TASK REQUIREMENTS ▸ Transcribe each record word for word. Skip the images.

__________________________________________________

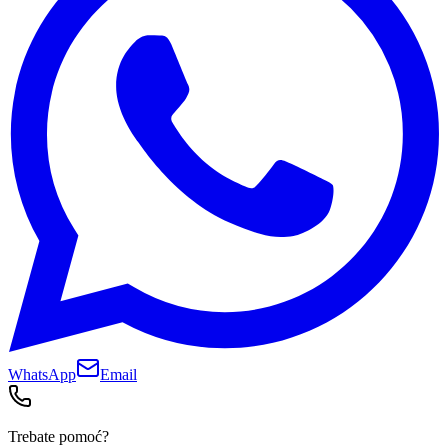
WhatsApp
Email
Trebate pomoć?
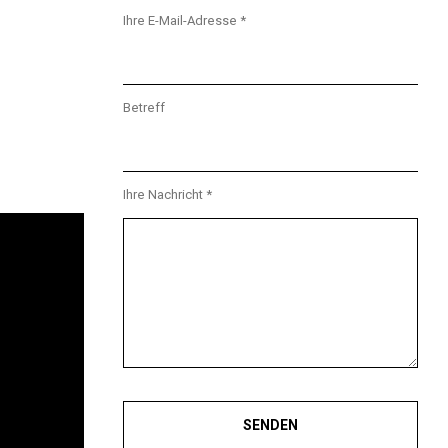
Ihre E-Mail-Adresse *
Betreff
Ihre Nachricht *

__________________________________________________

OUTPUT BELOW ▸
WhatsApp
Email
Trebate pomoć?
Ihre E-Mail-Adresse *
Betreff
Ihre Nachricht *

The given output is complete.